Orval was incorporated from the start as a public limited company and established its head office at rue Joseph II in Brussels, before moving to avenue Marnix. In 1950 the headquarters was permanently established in the abbey.
That same year, the Trappist monks modernized the brewery and equipped it, most importantly, with a fermentation tank. The open fire boiler was installed in 1952 and transformed in 1979 by a steam heating system. The cellar was renewed in 1957 and the bottling in 1983. The original recipe has hardly changed; only changes in brewing methods have altered the beer and its taste. The monks remain vigilant in maintaining a high quality of brewing.
The brewery (2/2)
Water, malted barley, candy sugar, hops and yeast are the basis of the production of this famous beer. Brewing begins at 5:00 AM and ends around 2:00 PM.
Once reduced to flour, the barley is mixed with water at approximately 62 degrees. Then, the temperature of the mixture is increased by ten degrees and the content filtered.
The wort is then brought to a boil.
Hops and candy sugar are added to the boiling wort, and the temperature is gradually lowered. The wort is then placed in fermentation tanks.
The first phase of fermentation is in an open tank for 5 days. The wort is cooled to 14 °, after which the yeast is added and left to ferment.
Once the sugar attenuation phase is sufficiently advanced, the wort is cooled to 12 ° and then pumped into a storage tank. Reseeded with yeast, the beer stays for 3 weeks in the storage tanks. This is where it acquires its hoppy specificity, since large bags filled with hop cones are inserted into the storage tanks to macerate and infuse the beer with the aroma of hops. This is the method of cold hopping (or dry hopping).
Just before bottling, a little fresh yeast and liquid candy sugar are added in order to allow refermentation in the bottle for about 5 weeks in maturation rooms.

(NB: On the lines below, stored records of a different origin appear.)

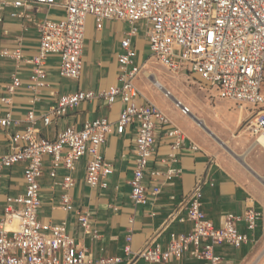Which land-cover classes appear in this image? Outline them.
<instances>
[{
    "label": "built area",
    "instance_id": "built-area-1",
    "mask_svg": "<svg viewBox=\"0 0 264 264\" xmlns=\"http://www.w3.org/2000/svg\"><path fill=\"white\" fill-rule=\"evenodd\" d=\"M41 12L45 17L37 22L36 16ZM53 12L58 16H50ZM88 17L93 18L98 31L106 21L126 25L120 41L122 52L117 55L119 84L99 94L108 105L119 100L123 109L115 126L108 118L100 117L84 121L80 129L67 126L54 139H47L36 126L33 107L39 99L38 92L49 87L45 60L49 55H56L59 77L78 80L83 67ZM10 21L18 23L21 33L28 32L32 25L38 47L36 54L28 59L23 55L21 35L13 38L11 46H0V60L11 61L13 65L6 92L12 96L22 87L20 73L26 64L31 70L25 88L33 93L22 129L12 116L10 98L0 99L6 106L4 115L0 116V131L8 137V150L0 153V188L3 172L20 164L24 182L22 193L4 197L0 217V264H133L137 260L144 264H166L171 258L180 259L190 249L202 264H220L222 259L214 252L216 246L228 244L238 249L249 242L248 235L240 232L237 225L243 222L246 231L253 233L262 213L251 206L243 215L226 214L222 225L215 226L201 209L203 185L213 186L206 177H199L195 182L184 207L185 216L179 219L191 223L190 230L170 232L165 248L155 244L135 252L131 249V237L127 236L123 247L125 259L87 258L86 250L78 247L69 235L65 221L58 224L40 221L38 211L46 157L52 185L62 191L61 208L65 212L74 211L70 191L74 187L72 174L78 162L86 157L84 183L88 187L107 189L113 168L101 148L111 133L122 134L129 126L136 129V159L129 180L130 199L135 206L148 204L146 180L151 182V195L157 196L163 184L181 177L178 151L185 144L184 133L178 128H166L170 125L169 118L156 104L138 102L142 94L135 80L142 66L135 63L137 50L132 40L140 31L144 32L155 63L176 75H197L215 91L218 99L245 110L246 129L255 144L262 148L259 139L264 138V0H0V26ZM2 33L4 37L8 35L4 30ZM148 76L156 78L152 74ZM163 95L172 97L168 92ZM94 98L91 91L63 94L40 114L39 120L45 127L50 126ZM173 99L181 115L192 116L189 107ZM163 128L172 139L167 156L158 162L164 169L153 168L147 174L156 149V131ZM59 169L65 171L60 180L57 179ZM176 213H170L163 226L172 222ZM76 214L84 234L98 239L90 215L82 211Z\"/></svg>",
    "mask_w": 264,
    "mask_h": 264
},
{
    "label": "crops",
    "instance_id": "crops-1",
    "mask_svg": "<svg viewBox=\"0 0 264 264\" xmlns=\"http://www.w3.org/2000/svg\"><path fill=\"white\" fill-rule=\"evenodd\" d=\"M50 16L57 17L58 13L53 12ZM29 27L28 32L21 33L18 23L6 22L0 26V46H11L13 38L21 35L23 37V55L28 59L33 57L36 54L38 41L34 27L32 25ZM3 30L8 33L6 37L3 36ZM111 30L117 33L113 43H110L107 34ZM125 31L126 25L123 22L106 21L103 29L98 31L95 29L93 18L88 17L86 19L82 51L83 67L78 80L59 77L58 57L49 55L46 58L45 67L49 87L38 92L39 99L33 105L37 118L36 126L41 136L54 139L67 126L80 129L84 121L100 117L108 118L115 126L123 109V104L117 100L108 105L99 94L110 86L119 84L117 55L122 52L120 41L124 38ZM138 37L132 40L133 46L137 50L135 63L142 66L143 71L154 61H151V59L153 60L151 55L138 49L137 46L140 43ZM146 50L149 52L148 47ZM30 70V65L24 64L22 66L20 76L23 85L16 94L10 96L5 88L10 83L13 65L11 61L0 60V99L3 97L10 98L12 116L20 122L19 129L26 125V113L31 107L29 102L33 93L25 88ZM137 85L142 90L147 89L140 84ZM77 91H91L95 94V98L81 103L65 117L45 127L39 120L40 114L55 104L59 96ZM146 101L149 99L142 94L138 100L139 104ZM5 110L6 106L0 102V116L4 115ZM190 120L191 123L177 124L169 119L170 125L166 128H178L185 135V144L178 151V165L182 169V175L179 179L163 184L157 196L151 195L152 185L149 180H146L148 187V204L146 206H135L130 199L129 180L136 159L135 126L125 128L122 134L111 133L101 148L105 160L113 168L107 189L88 187L84 183L86 157L78 162L76 170L72 174L74 187L70 191L74 211L65 212L61 208L59 196L62 191L58 186L52 185L53 182L48 176L49 158H46L44 173L40 180L39 220L51 224L65 221L69 235L78 247L86 250L87 258L98 259L104 256L125 259L123 247L126 244L127 236L131 237V249L135 252L155 244L165 248L170 232H187L190 230L191 223L180 222L179 219L185 216L184 207L187 198L199 177H206L213 182L212 187L208 185L202 187L201 209L215 226H221L224 216L228 213L243 215L246 209L251 206L259 211L258 205H255L247 188L235 179L227 168L222 167L213 159L206 148L208 145L207 138L197 129L191 118ZM165 131V128L156 131V149L146 169L147 174L153 168L164 169L158 162L167 156L169 145L172 142V139L166 136ZM193 146L196 149H193ZM7 150L8 137L6 133L0 131V153H5ZM20 165L3 172L0 188V217L5 195H16L24 191L22 165ZM64 175L63 169L57 171L58 180ZM76 211L87 212L90 215L91 226L98 231V239L93 240L84 234L78 224ZM175 211L177 213L172 222L163 226L166 217ZM151 213L154 215L152 216ZM237 228L240 232L248 235L249 242L238 249L228 244L216 246L214 252L221 257L220 264H260L264 262V252L260 245L262 234L259 223L253 233L246 231L243 222L238 223ZM133 264H144V262L137 260ZM166 264L202 263L196 260L193 249H190L180 259L171 258Z\"/></svg>",
    "mask_w": 264,
    "mask_h": 264
},
{
    "label": "rangeland",
    "instance_id": "rangeland-1",
    "mask_svg": "<svg viewBox=\"0 0 264 264\" xmlns=\"http://www.w3.org/2000/svg\"><path fill=\"white\" fill-rule=\"evenodd\" d=\"M44 17L45 13L41 12L37 14L36 21L41 22ZM107 34L110 43H113L117 33L111 30ZM138 39L140 40L138 49L151 55L146 50L147 41L143 31H140ZM151 61L154 60L151 59ZM144 73L154 75L163 86L172 92L174 98L190 108L192 116L181 115L173 105L174 99L164 97L165 92L155 87L151 77ZM135 84L146 87L147 89L142 90L137 85L138 90L175 123L185 124L190 122L191 118L197 129L207 138L206 148L213 159L222 167L227 168L231 175L247 188L250 197L262 213L259 222L262 234L260 245L264 252V184L261 181L264 180V150L255 144L246 129V111L234 103L218 99L215 91L202 82L197 75H176L168 72L155 61L142 71L136 78ZM195 117L201 118L197 120L205 126V129L197 124ZM241 158L247 165L246 167L240 162Z\"/></svg>",
    "mask_w": 264,
    "mask_h": 264
},
{
    "label": "bare ground",
    "instance_id": "bare-ground-1",
    "mask_svg": "<svg viewBox=\"0 0 264 264\" xmlns=\"http://www.w3.org/2000/svg\"><path fill=\"white\" fill-rule=\"evenodd\" d=\"M145 75H149V74H148V73H145ZM151 79H152L153 84H154L155 87H157L158 89L162 90V91L165 92V93H166V92L170 93V95L174 98L172 92L169 91L165 86H163V85L161 84V82H160L157 78H154V77L152 76ZM196 121H197V124H198V125H200L202 128H205V126H204L201 122H199V121L197 120V118H196ZM212 134H213V133H212ZM259 144L262 145V148H263V150H264V138H260V139H259ZM239 160H240V162H242V164H243L245 167L247 166V165L245 164L243 158H241V159H239ZM260 180H261V179H260ZM261 181H262V183L264 184V180H261Z\"/></svg>",
    "mask_w": 264,
    "mask_h": 264
},
{
    "label": "water",
    "instance_id": "water-1",
    "mask_svg": "<svg viewBox=\"0 0 264 264\" xmlns=\"http://www.w3.org/2000/svg\"><path fill=\"white\" fill-rule=\"evenodd\" d=\"M202 129H205V128H202Z\"/></svg>",
    "mask_w": 264,
    "mask_h": 264
}]
</instances>
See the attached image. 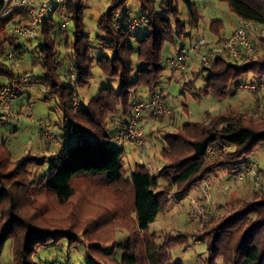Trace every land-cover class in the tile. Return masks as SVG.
<instances>
[{
	"label": "trees",
	"instance_id": "trees-1",
	"mask_svg": "<svg viewBox=\"0 0 264 264\" xmlns=\"http://www.w3.org/2000/svg\"><path fill=\"white\" fill-rule=\"evenodd\" d=\"M126 1L112 0L97 20L99 56L93 55L83 23V2L76 0L67 5L74 31L71 40L64 36L67 68L63 80L57 71L60 62L57 41L52 34V14L43 19L33 37L40 39V47L29 55L31 70L28 82L20 83L19 89L42 86L48 96L56 100L63 115L66 135L74 134L76 140L53 155H32L16 160H12L5 144L0 143V253L4 244L10 241L13 264H37L35 257L40 248L62 239L67 240L69 246L84 245L89 264H138L136 256L131 253L134 251L133 245L137 243L135 238L128 236L119 250H115V239L110 243L99 241L105 236L100 232H106L107 238H113L114 225L111 226L110 219L116 211L108 208L105 214H90V220L83 224L84 229L78 233L74 228L83 222L80 218L85 210L72 212L69 219H63L58 214L52 220H43L41 216L46 215L47 207L35 206L42 198L40 196L50 195L55 204L63 208L75 196L73 180L87 176L102 178L118 200H122L119 188L124 182L130 192L137 229L145 232L156 215L169 206V192L172 191L180 200L193 189L200 188L201 183L212 176L223 172L230 174L242 164L246 167L255 150L264 147V109L257 114L256 108H248L244 114L214 117L208 124L203 121L186 123L167 136L160 153L161 168L158 174H153L146 165L135 163L132 167H124L121 159L123 149L116 147L115 141L125 129L135 105L145 104L156 96L165 102V93L155 91L161 84L164 70L162 51L169 46L174 53L178 48L175 41L182 37L185 30L177 18L173 0H163L160 12L155 10L152 0H136L143 14L136 19L138 26L132 29L128 23L133 19L126 10L121 11ZM180 1L187 8L190 20L196 24L198 16L191 1ZM217 1L224 2L237 19L264 23V0ZM114 15L119 17L120 25L116 27L111 21ZM8 24H11L10 18L0 15V77H5L10 83L20 80L23 72L14 71L15 65L7 61V54L13 52L22 59L27 50L22 45L15 46L16 39L9 34L2 35ZM223 27L219 20L209 26L214 41L222 35ZM191 38L189 35V41ZM258 43L262 53L259 54L258 50L240 63L221 57L210 67H200L194 77L202 75L204 95L224 100L229 95L230 84L240 76L251 74L263 77L264 37H260ZM134 55L136 65L133 63ZM37 68L41 73L35 75L34 69ZM94 69H97L102 81L113 86L99 88L82 106L79 91L94 80ZM70 73L75 77L72 90L66 82ZM73 94L78 98L76 109L72 105ZM110 118L113 121L111 134L107 124ZM213 145L226 146L229 150L225 155L205 160L207 148ZM46 164H49L48 173L39 176L36 170ZM256 169V174H260L259 168ZM243 181V185L247 182L252 185L249 177ZM166 186L168 190H164ZM238 200L241 203L236 210L227 212L228 217L207 232L206 237L210 241L204 242L206 264H217L220 260L222 264H264V187L252 199L243 197ZM66 222L72 224L65 227ZM180 237L178 234L172 239L165 237L163 252L166 251L169 258L172 257L170 250L175 243L186 244L179 240ZM99 245L100 251L96 248ZM106 245H112L111 250H104ZM150 264L161 263L155 256H150Z\"/></svg>",
	"mask_w": 264,
	"mask_h": 264
},
{
	"label": "rangeland",
	"instance_id": "rangeland-1",
	"mask_svg": "<svg viewBox=\"0 0 264 264\" xmlns=\"http://www.w3.org/2000/svg\"><path fill=\"white\" fill-rule=\"evenodd\" d=\"M81 1L85 7L83 11V23L88 33L90 45L93 48L92 52L94 56H99L101 52L96 42L97 36H100V33L96 29V24L99 16L106 11L112 0ZM190 1L193 5V10L198 16L196 24L190 20L185 5L180 0H173V5L178 12L177 18L185 26L184 34L180 39H176L175 41V47L188 43L189 35L190 37L201 35L207 41H214L213 37L210 36L211 33L208 28L215 20L222 21L224 26L222 34H227L233 24L236 23V16L228 10L224 2H218L217 0ZM152 2L155 10L160 12L163 0H152ZM125 10L133 20L138 19L143 14L136 0H127L125 8L121 11ZM53 18L52 34L53 38L57 41L60 62L57 71L63 80V74L67 68V60L64 59L66 54L64 36H68V39L71 40L74 26L72 22H69L63 28L56 14H53ZM15 26L16 24H8L2 35H8L10 30ZM61 33L65 35H61ZM21 45L27 50L24 58L28 60L29 55L40 47V39H22ZM257 46V50H260L259 54H261L259 43H257ZM171 56H173L172 47H165L162 51L164 70L161 75V84L155 89L156 93H166L165 102H162V104L168 112L160 117L161 121L160 118L152 120L142 115L140 123L144 129L143 148L138 147L134 143H126L122 146L115 144L116 147L123 149L121 159L124 167H132L135 163L146 165L153 174H158L161 168L159 162L160 153L165 147V138L175 133L177 129L186 123L203 121L208 124L214 117H218L219 115L244 114L248 108H256L255 112L258 114L264 109V76L261 78L251 74L240 76L237 81L230 84L228 97L224 100H218L214 96L204 95L205 90L202 89L203 81L201 74L194 77L195 72L203 66L196 62L190 66V69L183 71L181 74H174L165 64V59ZM133 63L134 65L137 64L135 55L133 56ZM14 71L21 72V66L15 65ZM93 71L94 80L87 88L79 91L80 104L82 106L86 104L87 100L99 88L113 86L98 77L97 69ZM40 73L38 68L34 69L35 75ZM179 75L182 77L180 78ZM7 84H9L8 80L5 77H0V85ZM243 85L248 87L253 86L254 89L245 90L242 88ZM256 104L259 106L257 107ZM12 109L17 114L16 122H9L3 126L0 125V143H4L10 151L12 160L32 155H47L44 150V143L50 142L41 140L40 123L49 127L64 147L67 144L70 145L75 142V135L71 134L67 136L66 131L63 130V115L58 108L56 100L50 98L42 86L32 85L29 90H26V88L19 89L18 97L13 102ZM107 124L110 127L108 132L111 134L113 124L111 118L108 119ZM249 162L254 163L256 168L260 170V174H257L259 183L257 189H254L250 182L243 185L245 181L238 180L239 173L243 172L245 168L243 164L230 174H226L225 172L218 173L216 176L208 179V181L201 183V188L204 185L209 186L211 197L206 202V213L208 215H206L205 220L191 213L189 209L190 198L202 195V190H199V188L193 189L180 200H177L171 191L169 192V206L156 215L153 221L149 223L147 231L141 232L137 229L134 215L132 214L131 196L126 183L122 182L119 188V193L122 197V200L119 198L121 200L120 203L114 195L115 192L106 186V182L102 178L87 176L78 177L73 180L72 186L75 190V196L63 208H59L50 195L40 196L42 198L35 206L39 208L41 206L47 207L45 211L46 215L41 216L43 220L45 218L52 220L58 214H61L63 219H69L72 216V212L78 209L85 210L83 212L84 215L80 218L83 222L81 221L82 223L78 228H74L78 233H81L84 229L83 224H87L86 222L90 220V214L99 212L105 214L106 210L110 208L112 211L117 212L110 219L111 226L114 225L112 230L113 238H107L106 232H100V235L105 236L100 238L101 240L99 241L110 243L115 239L117 242L115 250H119L120 245L123 244L128 236L135 238L137 243L133 245L132 249L134 251L131 253L136 256L138 264H150V256L158 258L161 264H206V247L204 242L210 241V238L206 237L207 232L214 228L218 222L226 219L229 215L228 213L236 210L241 203L238 198L243 199L245 197L252 199L264 187V147L257 148L250 157ZM48 171L49 164H46L38 168L36 173L39 176H44ZM168 189V186L164 187V190ZM221 191H225V194L222 195ZM69 224H72V222H66L64 226L68 227ZM71 227L73 228V226ZM176 234L180 235L179 240L186 242V244L174 242V247L170 250L172 257L169 258L167 252H163L165 237L172 239ZM184 236L187 237L185 238ZM132 241L134 242V240ZM111 246L106 245L104 250H111ZM96 248L100 251V245ZM35 261L37 264H89L86 247L82 244L69 246L68 241L65 239L60 240L56 244L53 243L40 248ZM0 264H13L10 241H7L1 250ZM217 264H222V261H218Z\"/></svg>",
	"mask_w": 264,
	"mask_h": 264
},
{
	"label": "built area",
	"instance_id": "built-area-1",
	"mask_svg": "<svg viewBox=\"0 0 264 264\" xmlns=\"http://www.w3.org/2000/svg\"><path fill=\"white\" fill-rule=\"evenodd\" d=\"M75 2L76 0H0V15L10 18L11 24H16L8 34L20 42L22 39H32L48 14H56L60 25L63 28L66 27L70 22L66 7ZM16 13L17 15H15ZM118 18L117 15L112 17L111 21L115 27L120 25ZM128 25L134 29L138 26V20H132ZM260 37H264V23L237 19L233 30L230 33L222 34L216 41H207L204 37L191 38L188 43L180 45L173 56L166 58L165 64L174 74H181L196 62L203 67H210L217 58L221 57L227 58L233 63H240L247 56L258 52L257 43ZM6 58L9 63L14 65H19L21 61L13 52H9ZM28 73L25 71L20 80H12L9 84L0 87V125L16 122L17 114L13 111L12 104L18 97L19 84L28 82ZM66 82L72 90L75 85L73 73L69 74ZM242 88L245 90L254 89L253 86L245 85ZM72 105L74 109L78 107V98L75 94L72 96ZM167 112L157 96L145 104L135 105L129 114L125 129L118 136L115 144L122 146L126 143H134L143 148L144 129L140 123L142 115L153 120L164 116ZM39 128L42 141H57L49 127L40 123ZM227 151L228 147L226 146H210L206 150L205 160L214 159L217 155H225ZM246 177L251 178L254 189H257L259 183L254 163L250 162L246 165L244 171L238 176V180H244ZM209 189L208 185L200 187L202 195L191 197L189 201L190 212L203 220L208 215L206 202L211 198ZM221 194L224 195L225 191H221Z\"/></svg>",
	"mask_w": 264,
	"mask_h": 264
},
{
	"label": "crops",
	"instance_id": "crops-1",
	"mask_svg": "<svg viewBox=\"0 0 264 264\" xmlns=\"http://www.w3.org/2000/svg\"><path fill=\"white\" fill-rule=\"evenodd\" d=\"M234 25H235V23L233 24V26L230 28V30L227 33H230L233 30ZM14 45L15 46L21 45V41L18 42L16 40L14 42ZM24 56H23V58L21 59V61L19 63V65L21 66V72H25V71L26 72H30V70H31V64H30V62L28 60H25ZM181 77L182 76H180V78ZM165 95H166V93H165ZM145 121H146V119H145ZM64 149H65V147L61 144L60 140H58V139H57L56 142L44 143V150H45V152H46L47 155H53V154H55V153H57L59 151H62Z\"/></svg>",
	"mask_w": 264,
	"mask_h": 264
}]
</instances>
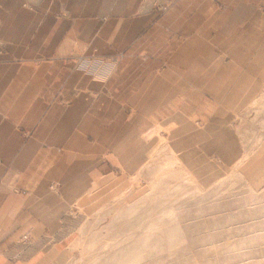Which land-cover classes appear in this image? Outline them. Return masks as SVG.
Instances as JSON below:
<instances>
[{"label": "crops", "instance_id": "crops-1", "mask_svg": "<svg viewBox=\"0 0 264 264\" xmlns=\"http://www.w3.org/2000/svg\"><path fill=\"white\" fill-rule=\"evenodd\" d=\"M262 83L264 0H0V264H66L70 214L143 163L155 120L210 132Z\"/></svg>", "mask_w": 264, "mask_h": 264}, {"label": "rangeland", "instance_id": "rangeland-1", "mask_svg": "<svg viewBox=\"0 0 264 264\" xmlns=\"http://www.w3.org/2000/svg\"><path fill=\"white\" fill-rule=\"evenodd\" d=\"M73 69L96 78L116 70L89 61ZM245 102L210 132V114L184 116L182 131L155 120L143 163L96 209L70 214L66 264H264V83ZM166 107L181 110L178 100Z\"/></svg>", "mask_w": 264, "mask_h": 264}, {"label": "built area", "instance_id": "built-area-1", "mask_svg": "<svg viewBox=\"0 0 264 264\" xmlns=\"http://www.w3.org/2000/svg\"><path fill=\"white\" fill-rule=\"evenodd\" d=\"M23 239H26V236H24Z\"/></svg>", "mask_w": 264, "mask_h": 264}]
</instances>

This yields the beer's finesse and final character. The beer can then be sold, and it is recommended to consume it within 5 years of bottling. However, it is perfectly possible to keep it for more than 5 years. The optimum taste can be considered reached after 2 to 3 years.
The sales policy practiced by the Abbey of Orval is based on a network of exclusive distributors who each develop their own business area. Production reached approximately 45,000 Hl in 1999 and approximately 72,000 Hl in 2018. This quota in no way hinders the export of Orval, which is distributed approximately at a rate of 90 to 95% to the Benelux (including approximately 85% for Belgium) and less than 5% to France as well as to the rest of the world (Japan, USA, rest of Europe, Canada etc.).
The taste of Orval beer, unique in its kind, deserves an apprenticeship, almost an education. Its nose is very complex; one detects tones of acidic and bitter fruits (apple, rhubarb?) and others (Brettanomyces yeasts play their role). On the palate, the aroma is mixed with tones of bitter yeast and aromatic hops. The flavor is simply extraordinary, with its dry and intense bitterness. Its full and velvety body reveals a slight saltiness / dry acidity.
It's a beer that divides opinions, but it is a very great Trappist beer, atypical and unique in its kind. A true "classic" to taste at cellar temperature.